4.8.3.2.2 Capturing Pairs of Words From a Multi-Line String

4.8.3.2.2  Capturing Pairs of Words From a Multi-Line String

 When we want the pattern matching operation to work in a little more complex manner over multi-line strings, we need to use modifiers. Each one of three match modifiers: m, g or s can be used to match over multiple lines, but each one modifies the behavior of the m// operator differently. We start with the use of the g modifier in multi-line matching.

Given a string with embedded newlines, suppose we want to pick out each of the words from all the lines of text. It can be done simply by using one line of pattern-matching code.

 Program 4.32

#!/usr/bin/perl
$" = "\t";
$friends = "Tommy\tWashington\nChad\tSanFrancisco\nJeffP";
$friends .= "\tBoulder\nJeffC\tColoradoSprings\n";

@allWords = ($friends =~ /(\w+)/g);
print "All words = @allWords\n\n";

We use the pattern match operator with the g modifier. The target string $friends has multiple lines. The regular expression or pattern used (\w+) usually captures the first substring that it matches in the target string. However, since we use the g modifier, all substrings that match are captured by Perl. The fact that the target string has multiple lines is immaterial when we use the g modifier. As a result,
this program prints out the following.


All words = Tommy       Washington      Chad    SanFrancisco    JeffP   
                     BoulderJeffC   ColoradoSprings

The output has been broken into two lines by hand.

We use a special variable $" in this program. It holds what is called the list item separator. When a list is printed by specifying it inside double quotes, the elements of the list are printed with the separator that is the current value of $". It defaults to a single space if not provided.

Suppose now we want to start with the same multi-line string and construct an associative array or hash that has the name of a friend as the key and his hometown as the value. The following program achieves this for us.

 Program 4.33

#!/usr/bin/perl

$friends = "Tommy\tWashington\nChad\tSanFrancisco\nJeffP";
$friends .= "\tBoulder\nJeffC\tColoradoSprings\n";

@allFriends = ($friends =~ /(\w+\s*\w+)/g);

foreach $friend (@allFriends){
   ($name, $hometown) = 
      $friend =~ /(\w+)\s*(\w+)/;
   $friends {$name} = $hometown;
}

print "Friend\tHometown\n".("-" x 20)."\n";
foreach (keys %friends){
    print $_, "\t", $friends{$_}, "\n";
}

The first pattern match operation

 

@allFriends = ($friends =~ /(\w+\s*\w+)/g);

 

picks out each one of the lines from the string $friends. @allFriends contains these lines as individual elements. Later, we construct a hash or associative array whose keys are the names and whose values are hometowns.
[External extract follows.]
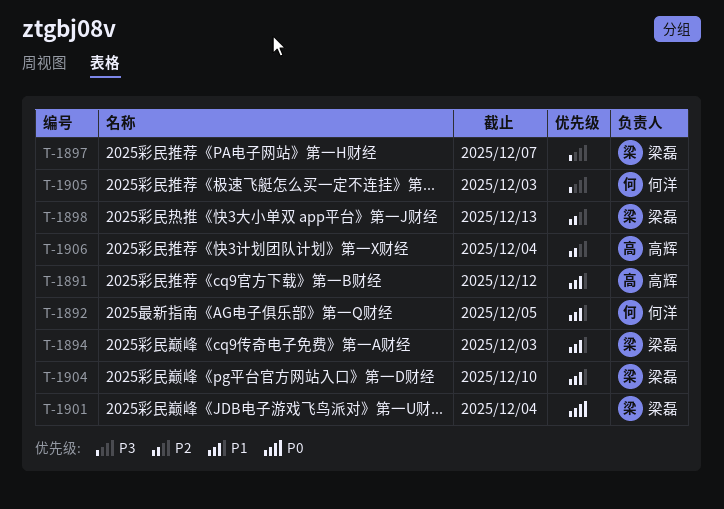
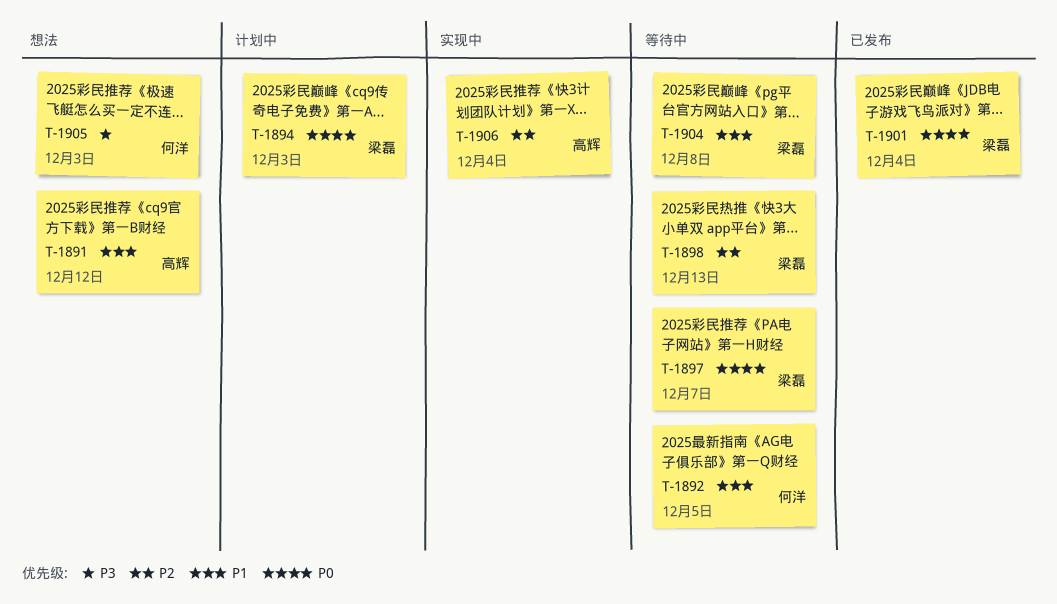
T-1894, priority: P1 -> P0
T-1897, priority: P3 -> P0
T-1904, due: Dec 10 -> Dec 8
Now, suppose we change the target string $friends so that there can be embedded \n’s between a name and a hometown. That is, a hometown still follows a name, but there can be any number of intervening newlines and other space characters anywhere in the string. For example, assume $friends is assigned the value given below.

 

$friends = "\nTommy\n\tWashington\t\n\n\nChad\nSanFrancisco\nJeffP\n\t";

$friends .= "\n\nBoulder\nJeffC\tColoradoSprings\n";

 

Does the program given above for extracting name-hometown pairs still work?  Actually, it does. The fact that there are intervening newlines between the two elements of a pair does not matter. In situations like this, it is not necessary to use any of the so-called multi-line modifiers such as s or m. This is because we are not trying to change the behavior of the anchors ^ or $, or the dot character.

Once again, as we have mentioned earlier, it is not syntactically or semantically wrong to have a target string for the match operation that is a multi-line string and use none of the modifiers. Therefore, we can write the following.

 

@allFriends = ($friends =~ /(\w+\s*\w+)/);

 

in the program given above. But, in such a situation, @allFriends will contain only the first line containing the pair Tommy and Washington.